A limited liability company (LLC) is a popular form of business entity that provides its owners with the liability protection of a corporation without all of the required corporate formalities. An LLC's owners, called members, typically create an LLC by filing articles of organization with the appropriate state office—often with the help of an online service provider. An operating agreement, which serves as a contract among the members laying out the specifics of how they will run the business, governs an LLC's actual day-to-day operations.
If you are an LLC member and want to leave the company, the operating agreement should spell out the procedure that you must follow. However, if your LLC lacks an operating agreement or that agreement is silent on the topic, state statutes generally provide a default framework. Typically, a member leaves an LLC by voluntarily withdrawing or by transferring their interest in the company to another person or entity.
Consult your operating agreement to determine the procedure for withdrawing. Generally, you must give written notice to the other members, and sometimes this is all that is necessary. The operating agreement or state statutes may also require that the other members consent to your leaving. Alternatively, the operating agreement may obligate the other members to buy out your share of the company at a set price.
Upon your departure, you are entitled to compensation for your share of the LLC's assets and income, usually commensurate with your investment in the company. If the operating agreement does not specify how to determine the amount of compensation, you may need to hire an expert to evaluate the company and your share in it. You may also want to consult an attorney to protect your interests during this process, particularly if you and the other members can't agree on the numbers. Be aware that if you leave the LLC without following the steps in the operating agreement, you are in breach of that agreement and can be liable to the other members for damages.
Transfer or Assignment of Interest
Another way to leave an LLC is to transfer or assign your financial interest to someone else. Again, the operating agreement should explain how to take this step. That agreement may require you to give the other members the right of first refusal—that is, you may have to offer the other members the opportunity to buy your interest before you can transfer it to a nonmember. The operating agreement may also prohibit you from transferring your interest without the other members' consent.

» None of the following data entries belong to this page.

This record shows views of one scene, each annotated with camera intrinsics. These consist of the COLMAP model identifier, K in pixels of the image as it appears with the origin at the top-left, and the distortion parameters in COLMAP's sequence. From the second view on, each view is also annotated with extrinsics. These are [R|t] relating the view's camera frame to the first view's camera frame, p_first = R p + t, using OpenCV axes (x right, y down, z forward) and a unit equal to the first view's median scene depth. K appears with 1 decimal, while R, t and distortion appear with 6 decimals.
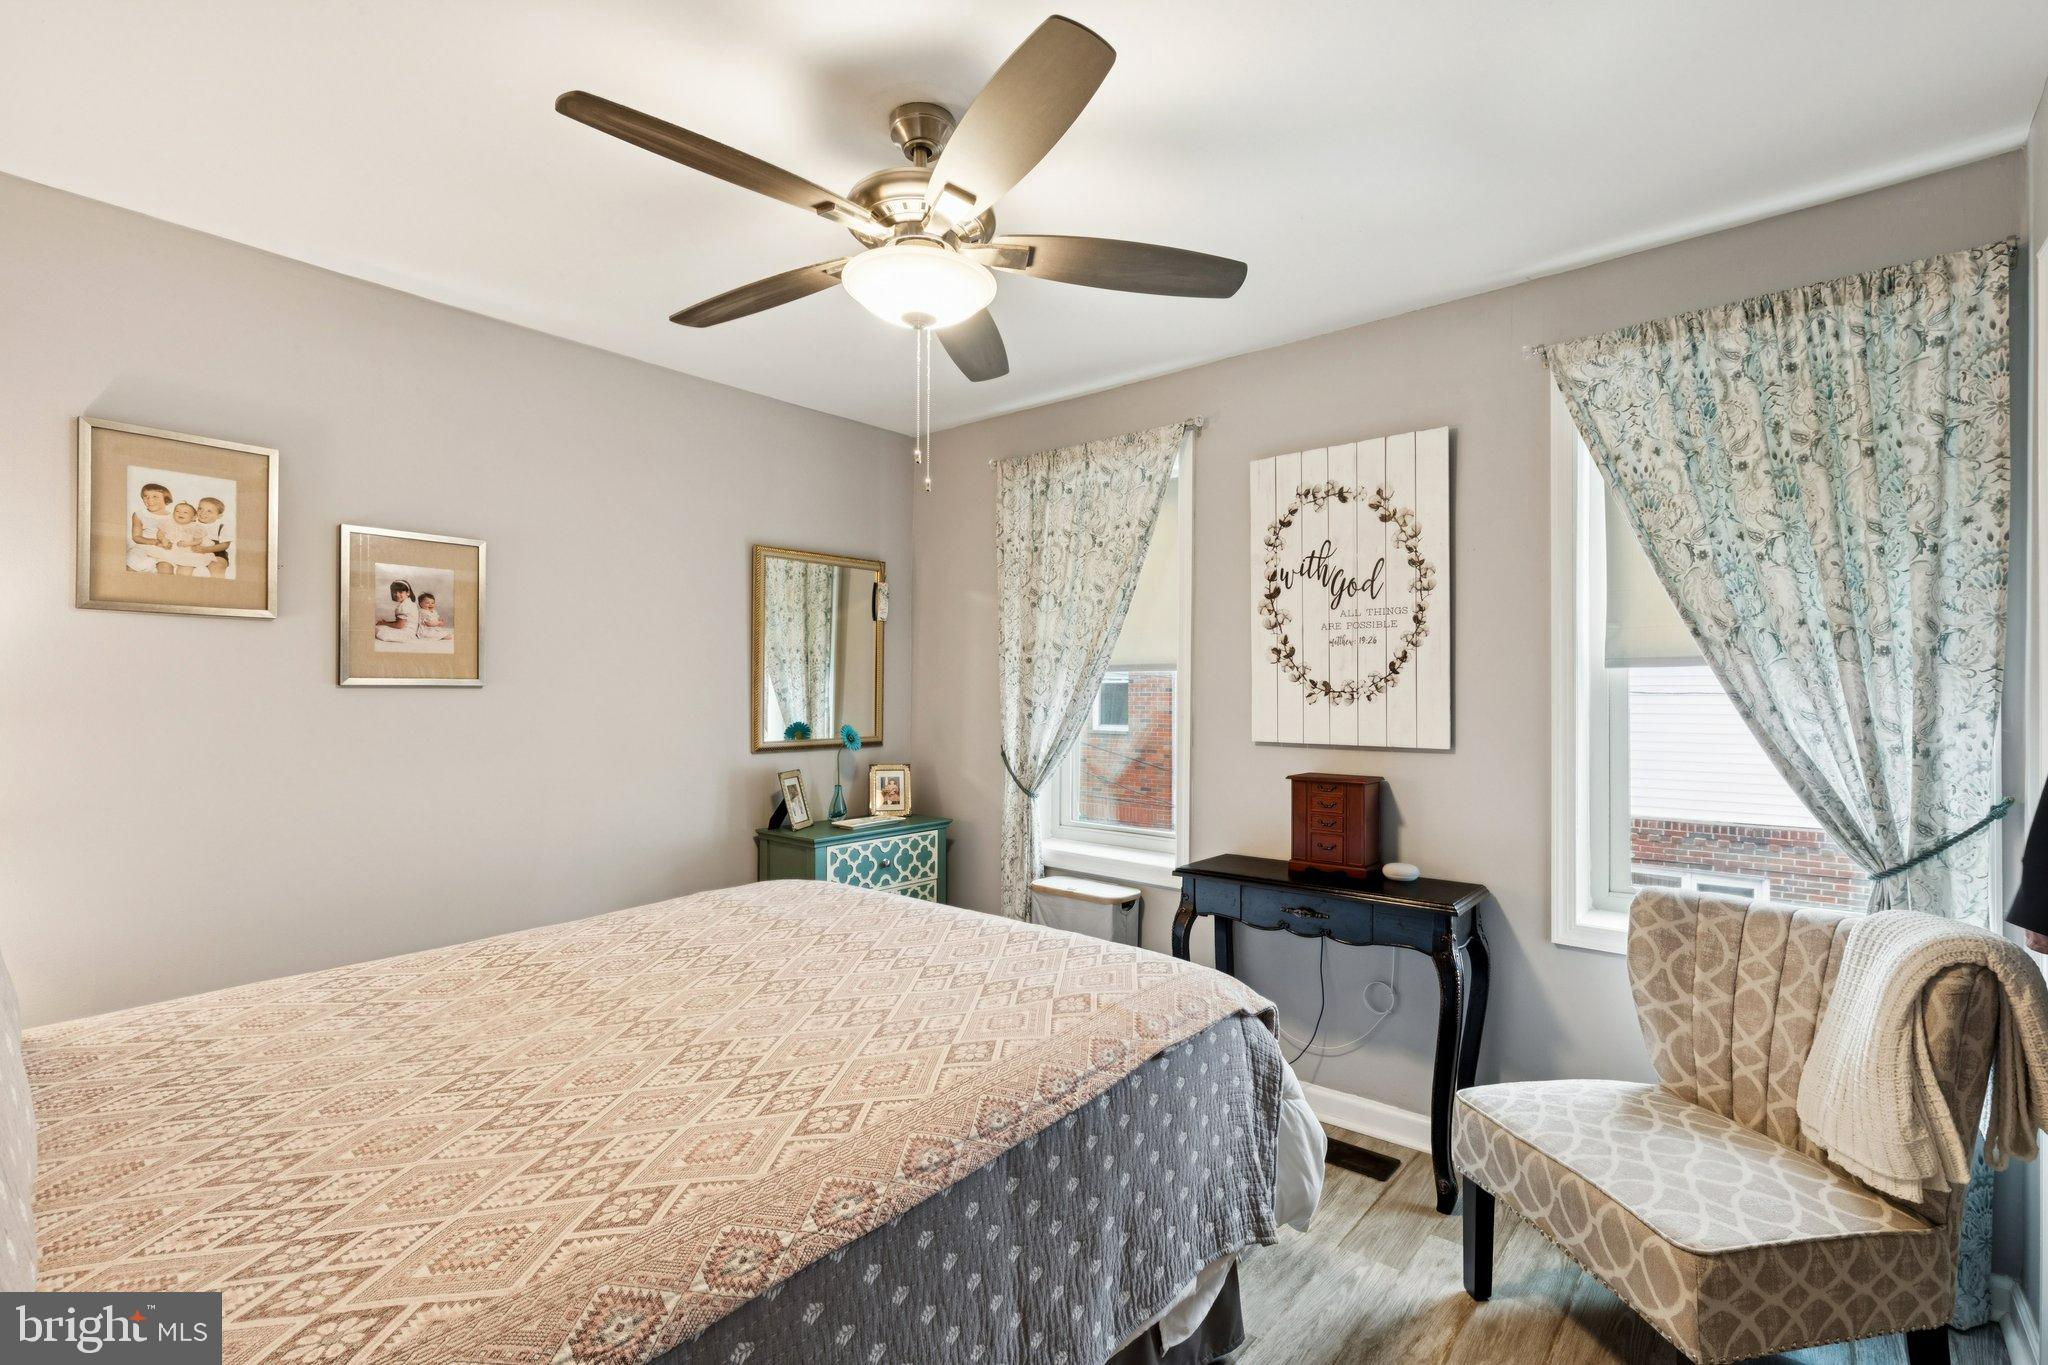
lens RADIAL K [[925.5, 0, 1021.6], [0, 925.5, 691.8], [0, 0, 1]] dist [0.006975, -0.002138]
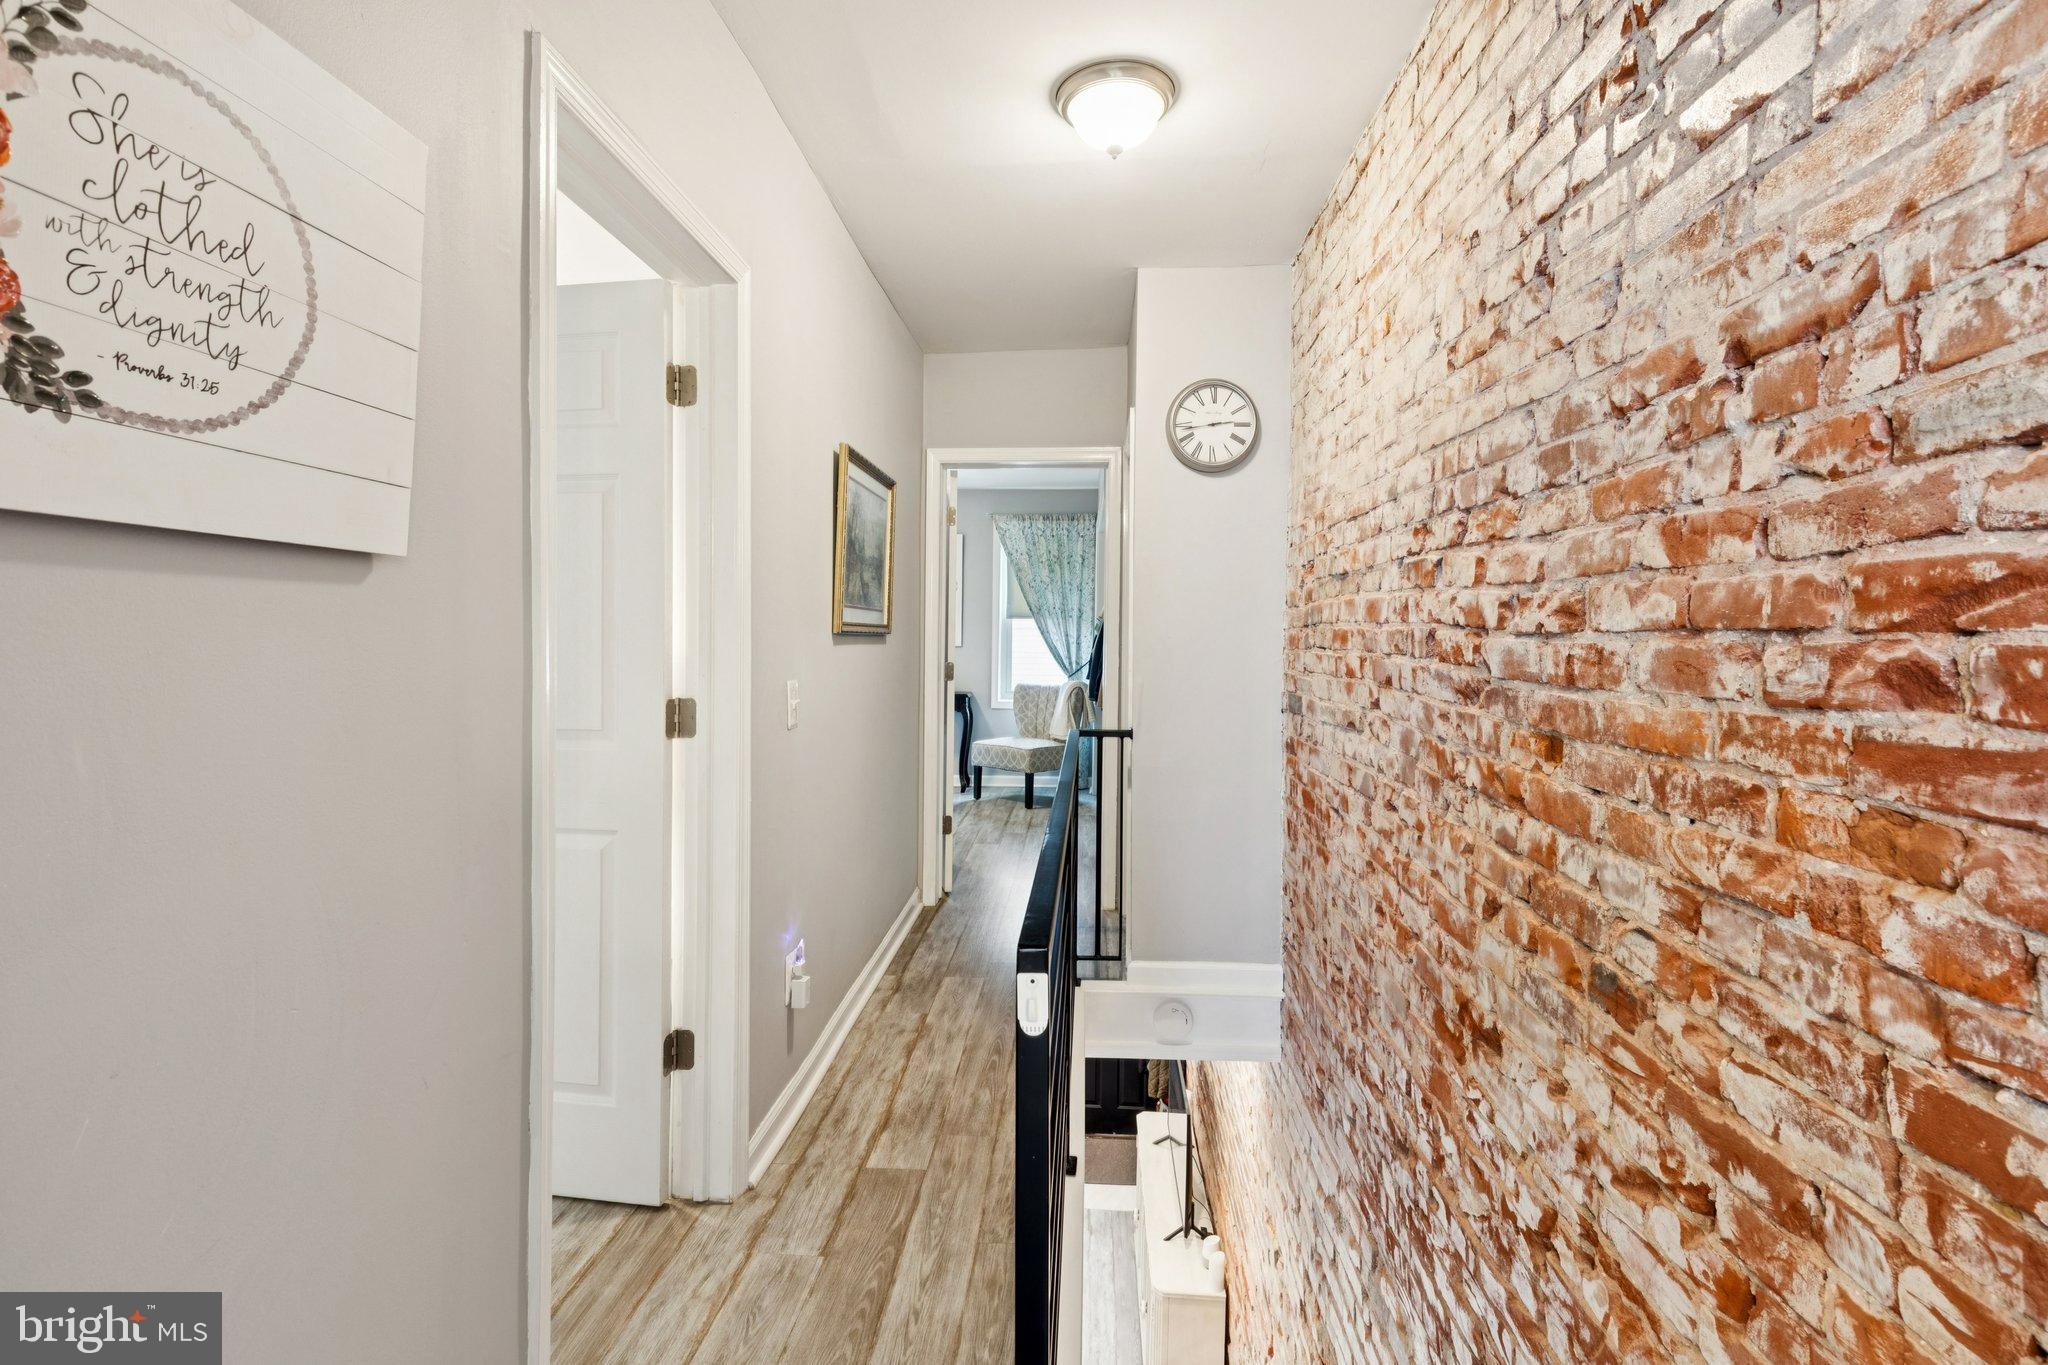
lens RADIAL K [[925.5, 0, 1024.5], [0, 925.5, 672.7], [0, 0, 1]] dist [0.006975, -0.002138]
pose [[0.824237, -0.011139, 0.566136, -0.651142], [-0.011194, 0.999291, 0.035959, 0.024466], [-0.566135, -0.035976, 0.823527, -0.959014]]
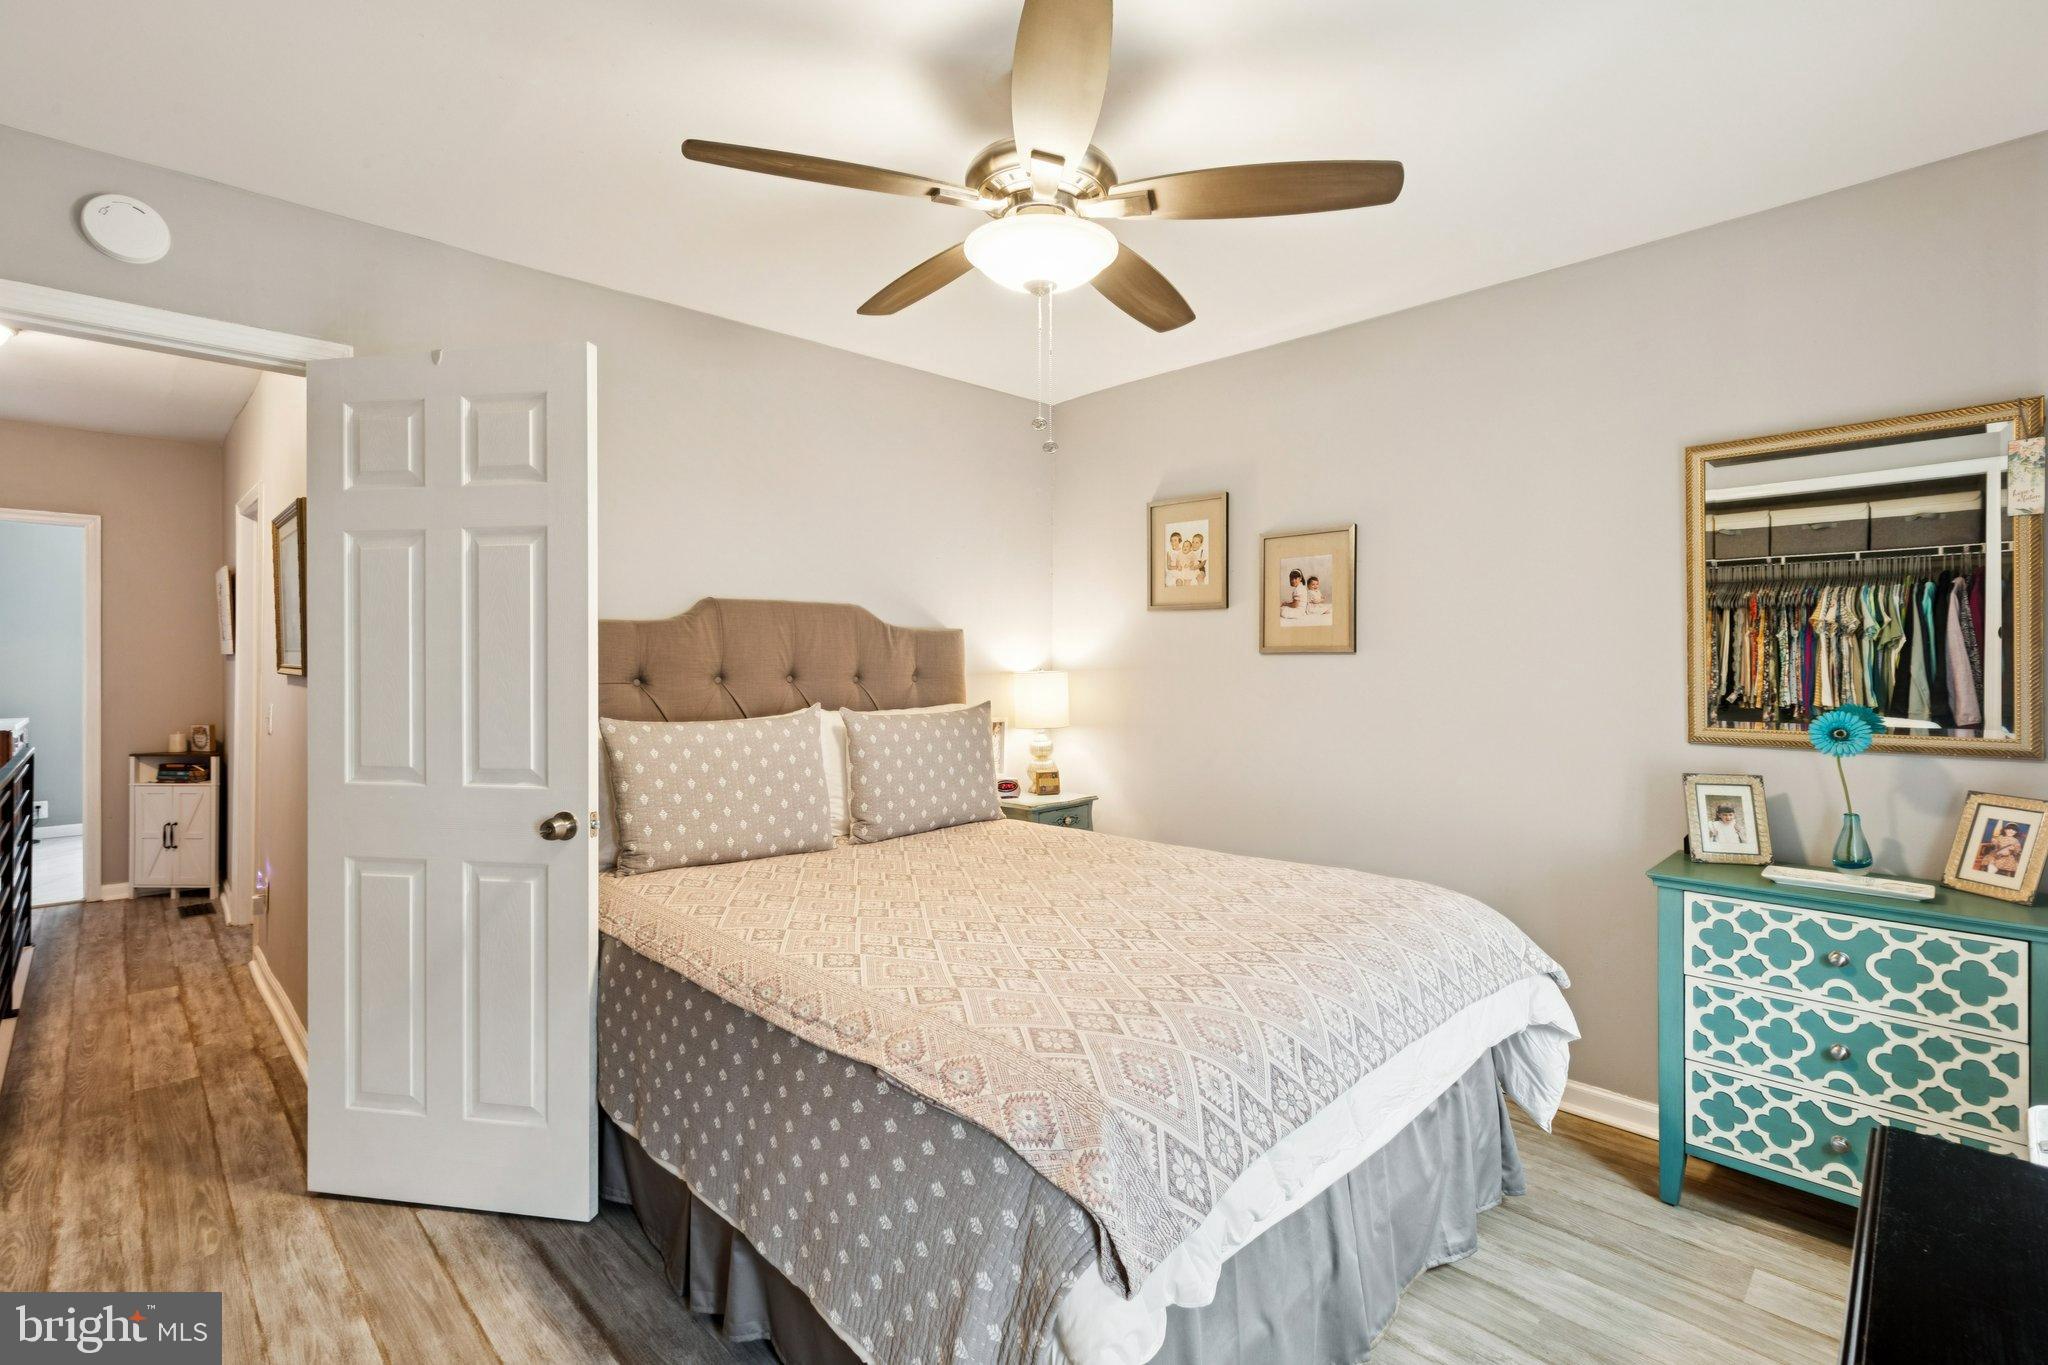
lens RADIAL K [[925.5, 0, 1033.2], [0, 925.5, 678.0], [0, 0, 1]] dist [0.006975, -0.002138]
pose [[-0.092106, 0.021932, -0.995508, 0.715480], [0.003618, 0.999758, 0.021691, -0.001092], [0.995743, -0.001604, -0.092163, 0.875417]]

Other Ways to Leave an LLC
Under the operating agreement or state law, bankruptcy may terminate an individual or business entity's membership in an LLC or require the LLC to dissolve. Bankruptcy law is complicated, however, and a thorough examination of its effects on an LLC is beyond this article's scope. Additionally, if a business entity is a member of an LLC and it dissolves, its membership in the LLC terminates. Similarly, when an individual member of an LLC dies or is declared incompetent, his membership ends unless the operating agreement says otherwise.
Reporting Changes in the LLC's Membership
Note that some states require an LLC to report changes in its membership to the appropriate state office. Typically, that office is the one with which the LLC filed its original articles of incorporation or where it files annual reports.
Leaving an LLC is often more complicated than starting one, especially if relationships among the members are contentious. It is usually advisable to consult an attorney during this process to make sure you take all of the necessary steps to sever your relationship with the company and prevent any further legal obligations or liabilities.